Dilan, yirmi yaşındaydı. Üsküdar escort iskelesine bakan o eski taş duvarın üzerine oturmuş, gözlerini Boğaz’ın sularına dikmişti. Martıların sesi, vapur düdükleri, insanların ayak sesleri… Hepsi iç içe geçmişti ama Dilan’ın içindeki sessizlik çok daha derindi. İstanbul’un gürültüsü ona ulaşmıyordu artık.
Diyarbakır’dan gelmişti. Yoksul bir evde büyümüştü, ama içinde büyük hayaller vardı. Tıp okuyacaktı, insanlara yardım edecekti. En azından öyle zannediyordu. Vip babası her gece eve sarhoş dönüyor, annesi sessizce ağlıyordu. Liseyi güç bela bitirdiğinde, sınavdan aldığı puanla İstanbul’da bir üniversiteye yerleşti. Ama okula hiç başlayamadı. Akrabalarının yanında kalmaya çalıştı, ama onların gölgesinde nefes almak da kolay değildi.

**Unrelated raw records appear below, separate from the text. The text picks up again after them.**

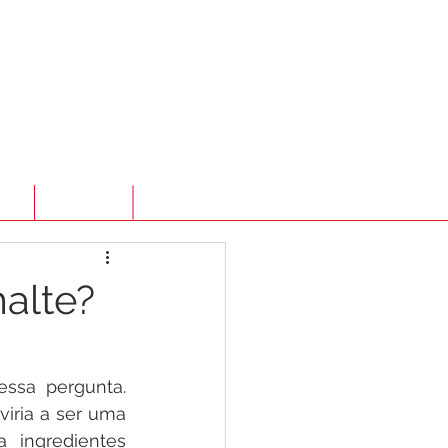
TO
LOJA ONLINE
ATENDIMENTO
alte?
sa pergunta. 
ria a ser uma 
 ingredientes 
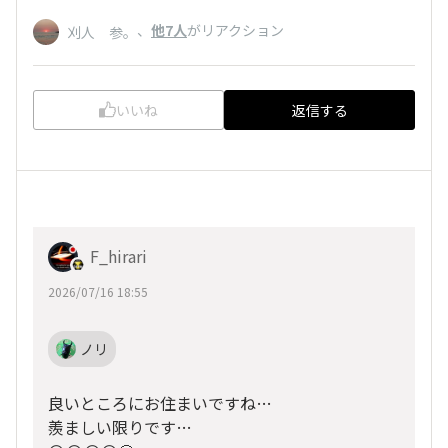
、
他7人
がリアクション
刈人 参。
いいね
返信する
F_hirari
2026/07/16 18:55
ノリ
良いところにお住まいですね…
羨ましい限りです…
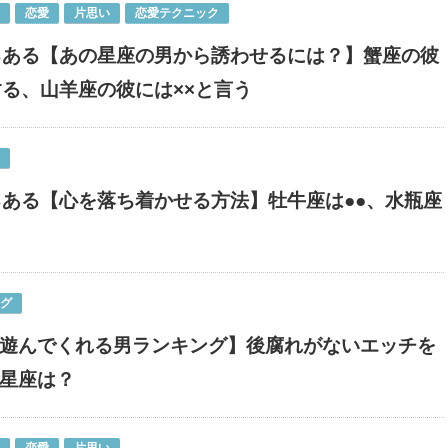
恋愛
片思い
恋愛テクニック
るある【あの星座の男から誘わせるには？】蟹座の彼
する、山羊座の彼には××と言う
るある【心を落ち着かせる方法】牡牛座は●●、水瓶座
く
ング
遊んでくれる男ランキング】後腐れがないエッチを
星座は？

Bir gün çantasını alıp çıktı o evden. Haydarpaşa Garı’nın merdivenlerinde sabahladı. Üzerinde ince bir mont, içinde karışık bir korku vardı. Sonra tanıştı Berfin’le.

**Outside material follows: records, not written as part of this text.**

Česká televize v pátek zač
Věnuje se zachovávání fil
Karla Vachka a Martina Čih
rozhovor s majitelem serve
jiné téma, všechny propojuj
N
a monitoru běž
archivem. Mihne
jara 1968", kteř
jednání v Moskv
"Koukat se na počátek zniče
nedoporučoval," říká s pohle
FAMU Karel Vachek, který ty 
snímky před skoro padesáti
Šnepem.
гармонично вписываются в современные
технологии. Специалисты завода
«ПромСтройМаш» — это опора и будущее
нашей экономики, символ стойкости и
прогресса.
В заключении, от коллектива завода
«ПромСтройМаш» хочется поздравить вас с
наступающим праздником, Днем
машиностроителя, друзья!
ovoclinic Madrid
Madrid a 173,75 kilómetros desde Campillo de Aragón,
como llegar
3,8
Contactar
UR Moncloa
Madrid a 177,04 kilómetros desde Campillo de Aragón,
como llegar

“Sokakta kalma,” dedi Berfin. “Yanımda kalırsın. Güvende olursun.”
Güven dediği, dört duvar arasında kirli bir döngüydü. Berfin’in hayatı da gecelerde geçiyordu. Dilan ilk başta sadece izledi. Ama cebindeki para bitince, çaresizlik gururunu boğdu.
Escort Dilan
Birkaç ay sonra artık geceleri sahilde dolanan yüzlerden biri olmuştu. Bakışlarını kaçıran, suskun kalan, gülmeyi unutan bir kız… Ama içindeki başka bir ses her zaman konuşuyordu. “Bu sen değilsin. Burada kalma.”
Bir gece, yağmur altında sırılsıklam olmuş halde Selimiye Kışlası’nın önünde beklerken, bir kadın yaklaştı. Üzerinde şemsiye, elinde termos vardı.
“Bir çay ister misin?” diye sordu.
Dilan başını eğdi ama hayır demedi.
Kadın, bir kadın dayanışma derneğinde çalışıyordu. Konuşmalar başladı. Dilan ilk kez biri tarafından dinlenmişti. Yargılanmadan, ezilmeden, küçümsenmeden…
“İstersen barınma evi var,” dedi kadın.
“O kadar kolay mı?” diye sordu Dilan.
“Kolay değil. Ama mümkün,” dedi kadın. “Ve birlikte yürümek daha kolay.”
Dilan, ertesi sabah o evi aradı. Günler haftaları kovaladı. Terapilere başladı. Üsküdar escort açık öğretimden yeniden kayıt oldu. Temizlik işlerine girdi. Sonra bir kütüphanede gönüllü oldu. Kitapları düzenlerken en çok sevdiği bölüm şiir rafıydı.
Şimdi bazen, Salacak sahiline yürüyüşe çıkıyor. Aynı taş duvarın üzerine oturuyor. Ama artık içi sessiz değil. Düşünceleri, planları ve hayalleri var.